### Required work
Reproduce each line of the data exactly as it is.

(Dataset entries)

********

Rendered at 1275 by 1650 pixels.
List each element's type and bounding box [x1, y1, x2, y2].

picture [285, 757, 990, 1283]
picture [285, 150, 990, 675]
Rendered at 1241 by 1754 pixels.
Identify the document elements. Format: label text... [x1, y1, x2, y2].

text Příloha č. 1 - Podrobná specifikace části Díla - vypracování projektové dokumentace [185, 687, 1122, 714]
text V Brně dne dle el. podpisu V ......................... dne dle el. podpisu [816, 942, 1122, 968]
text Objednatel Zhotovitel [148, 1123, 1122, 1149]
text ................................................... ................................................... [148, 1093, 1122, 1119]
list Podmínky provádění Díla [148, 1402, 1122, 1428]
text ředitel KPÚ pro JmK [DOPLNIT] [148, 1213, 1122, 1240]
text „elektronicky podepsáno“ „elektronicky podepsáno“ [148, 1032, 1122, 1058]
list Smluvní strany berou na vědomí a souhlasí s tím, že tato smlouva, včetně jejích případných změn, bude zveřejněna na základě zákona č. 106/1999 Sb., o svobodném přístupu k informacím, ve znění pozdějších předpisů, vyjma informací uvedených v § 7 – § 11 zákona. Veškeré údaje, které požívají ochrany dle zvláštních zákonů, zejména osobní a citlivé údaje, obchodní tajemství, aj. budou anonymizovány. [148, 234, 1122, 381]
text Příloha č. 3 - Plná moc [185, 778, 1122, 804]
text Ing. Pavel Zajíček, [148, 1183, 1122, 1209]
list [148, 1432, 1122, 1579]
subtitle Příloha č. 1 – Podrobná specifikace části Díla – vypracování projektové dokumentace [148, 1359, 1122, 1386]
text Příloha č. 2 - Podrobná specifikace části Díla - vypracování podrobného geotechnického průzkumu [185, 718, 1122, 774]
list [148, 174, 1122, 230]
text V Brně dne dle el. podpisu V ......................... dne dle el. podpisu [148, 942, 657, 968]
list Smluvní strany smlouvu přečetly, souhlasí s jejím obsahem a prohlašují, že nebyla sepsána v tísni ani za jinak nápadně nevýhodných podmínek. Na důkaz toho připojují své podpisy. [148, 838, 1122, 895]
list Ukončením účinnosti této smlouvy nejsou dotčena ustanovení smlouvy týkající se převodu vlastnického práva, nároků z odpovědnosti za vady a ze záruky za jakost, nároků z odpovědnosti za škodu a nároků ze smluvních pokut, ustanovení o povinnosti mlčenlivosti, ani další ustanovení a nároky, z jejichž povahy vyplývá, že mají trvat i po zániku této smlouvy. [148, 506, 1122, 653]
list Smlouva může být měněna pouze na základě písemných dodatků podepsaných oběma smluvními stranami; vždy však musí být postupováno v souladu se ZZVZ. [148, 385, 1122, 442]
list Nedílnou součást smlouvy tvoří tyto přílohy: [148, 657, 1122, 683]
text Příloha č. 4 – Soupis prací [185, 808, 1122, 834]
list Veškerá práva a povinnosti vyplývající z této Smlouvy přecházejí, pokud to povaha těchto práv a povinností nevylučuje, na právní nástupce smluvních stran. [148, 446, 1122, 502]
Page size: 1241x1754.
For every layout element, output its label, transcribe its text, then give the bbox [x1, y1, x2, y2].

********

### Response
Rendered at 1275 by 1650 pixels.
List each element's type and bounding box [x1, y1, x2, y2].

picture [285, 757, 990, 1283]
picture [285, 150, 990, 675]
Rendered at 1241 by 1754 pixels.
Identify the document elements. Format: label text... [x1, y1, x2, y2].

text Příloha č. 1 - Podrobná specifikace části Díla - vypracování projektové dokumentace [185, 687, 1122, 714]
text V Brně dne dle el. podpisu V ......................... dne dle el. podpisu [816, 942, 1122, 968]
text Objednatel Zhotovitel [148, 1123, 1122, 1149]
text ................................................... ................................................... [148, 1093, 1122, 1119]
list Podmínky provádění Díla [148, 1402, 1122, 1428]
text ředitel KPÚ pro JmK [DOPLNIT] [148, 1213, 1122, 1240]
text „elektronicky podepsáno“ „elektronicky podepsáno“ [148, 1032, 1122, 1058]
list Smluvní strany berou na vědomí a souhlasí s tím, že tato smlouva, včetně jejích případných změn, bude zveřejněna na základě zákona č. 106/1999 Sb., o svobodném přístupu k informacím, ve znění pozdějších předpisů, vyjma informací uvedených v § 7 – § 11 zákona. Veškeré údaje, které požívají ochrany dle zvláštních zákonů, zejména osobní a citlivé údaje, obchodní tajemství, aj. budou anonymizovány. [148, 234, 1122, 381]
text Příloha č. 3 - Plná moc [185, 778, 1122, 804]
text Ing. Pavel Zajíček, [148, 1183, 1122, 1209]
list [148, 1432, 1122, 1579]
subtitle Příloha č. 1 – Podrobná specifikace části Díla – vypracování projektové dokumentace [148, 1359, 1122, 1386]
text Příloha č. 2 - Podrobná specifikace části Díla - vypracování podrobného geotechnického průzkumu [185, 718, 1122, 774]
list [148, 174, 1122, 230]
text V Brně dne dle el. podpisu V ......................... dne dle el. podpisu [148, 942, 657, 968]
list Smluvní strany smlouvu přečetly, souhlasí s jejím obsahem a prohlašují, že nebyla sepsána v tísni ani za jinak nápadně nevýhodných podmínek. Na důkaz toho připojují své podpisy. [148, 838, 1122, 895]
list Ukončením účinnosti této smlouvy nejsou dotčena ustanovení smlouvy týkající se převodu vlastnického práva, nároků z odpovědnosti za vady a ze záruky za jakost, nároků z odpovědnosti za škodu a nároků ze smluvních pokut, ustanovení o povinnosti mlčenlivosti, ani další ustanovení a nároky, z jejichž povahy vyplývá, že mají trvat i po zániku této smlouvy. [148, 506, 1122, 653]
list Smlouva může být měněna pouze na základě písemných dodatků podepsaných oběma smluvními stranami; vždy však musí být postupováno v souladu se ZZVZ. [148, 385, 1122, 442]
list Nedílnou součást smlouvy tvoří tyto přílohy: [148, 657, 1122, 683]
text Příloha č. 4 – Soupis prací [185, 808, 1122, 834]
list Veškerá práva a povinnosti vyplývající z této Smlouvy přecházejí, pokud to povaha těchto práv a povinností nevylučuje, na právní nástupce smluvních stran. [148, 446, 1122, 502]
Page size: 1241x1754.
For every layout element, output its label, transcribe its text, then give the bbox [x1, y1, x2, y2].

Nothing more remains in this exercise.